Pierpaolo Pinhas Punturello
Mentre il numero delle vittime dell’attentato alla scuola ebraica diTolosa pare aumentare da tre a quattro persone, di cui due bambini, cerco di trovare in me tutta la mia forza identitaria ebraica per fuggire il panico, l’odio, la rabbia, la vendetta.
Cerco di trovare sull’onda di questi sentimenti che pure sono umani, una espressione di ebraica umanità che superi i confini dell’uomo e ci aiuti, seppure nella voragine del dolore, ad essere “santi come Io Sono santo” (Levitico 19, 2). La santità del nostro popolo, da Tolosa a Gerusalemme, la santità della nostra missione, oggi più che mai, in questi tempi bui ci richiama con forza alla nostra storia, alla nostra spiritualità, al nostro ruolo del mondo di “reame di sacerdoti, nazione santa” (Esodo 19, 5-6.)
Un popolo di sacerdoti non deve seguire l’ordine del mondo, non deve scorrere lungo i rivoli della violenza che ha intorno, non deve strisciare nell’oscurità che gli impongono ma deve difendere se stesso prima di ogni cosa e difendere la sua spiritualità come diretta conseguenza della propria sicurezza fisica.
Siamo ebrei, discendenti di Abramo l’Ebreo, l’uomo che solo stava da un lato del mondo quando il resto dei popoli erano sul versante opposto della fede, della moralità, della condivisione sociale.
Questo stesso mondo che dai tempi di Abramo ha visto rive, sponde, elementi diversi opporsi l’un l’altro e combattersi è il mondo che noi siamo chiamati a correggere, a riparare, con le nostre azioni, con i nostri insegnamenti morali, con le nostre mitzvot.
Oggi hanno colpito i nostri figli, cioè il nostro futuro ed una scuola ebraica cioè il presente ed il futuro della nostra cultura e della nostra fede: oggi come ieri Haman vuole colpire i bambini e la fede, il futuro ed il suo nutrimento. Oggi come ieri bisogna uscire per strada e fare quello che fece Mordechai su invito di Ester: “Vai unisci tutti gli ebrei!” (Ester 4,16). Dobbiamo riunirci, dobbiamo unirci e pregare e ricordare le vittime di questo attacco che mina la nostra sicurezza tra i popoli e contemporaneamente minaccia anche la nostra cultura.

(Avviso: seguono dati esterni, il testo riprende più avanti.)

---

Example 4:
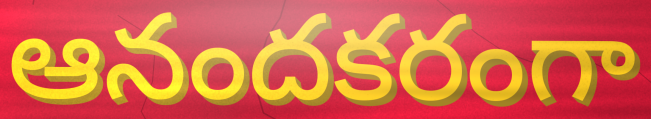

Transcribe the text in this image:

ఆనందకరంగా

Ma non dobbiamo farlo da soli.
Chi oggi spara contro i bimbi ebrei che vanno a scuola domani sparerà contro chiunque non sia d’accordo con lui e questo la storia del mondo lo ha insegnato a noi ebrei prima ed al resto del mondo poi. Il mondo non è il luogo dei nostri nemici, nel mondo esistono alcuni nemici per noi e per questo coloro che nel mondo non sono contro di noi vanno coinvolti nella lotta al buio: l’altro non è un nemico, l’altro a volte può essere sordo e cieco, ma la luce apre gli occhi ed il suono delle giuste parole spalanca orecchie.

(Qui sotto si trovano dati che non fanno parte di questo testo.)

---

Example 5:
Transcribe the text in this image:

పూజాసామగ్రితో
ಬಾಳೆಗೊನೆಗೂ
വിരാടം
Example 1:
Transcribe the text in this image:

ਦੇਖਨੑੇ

Il ricordo delle vittime di Tolosa deve essere una bandiera di civiltà unita di tutto il mondo che ha come scopo la distruzione del panico, l’eliminazione totale del dolore, l’abbandono della disperazione perché in una realtà che è più piccola di un ponte stretto, come ci ricorda Rabbi Nachman di Breslav, pensare di piangere da soli significa rinunciare alla nostra santità ed al nostro posto del mondo, quel posto che dobbiamo elevare spiritualmente, dai tempi di Abramo ad oggi.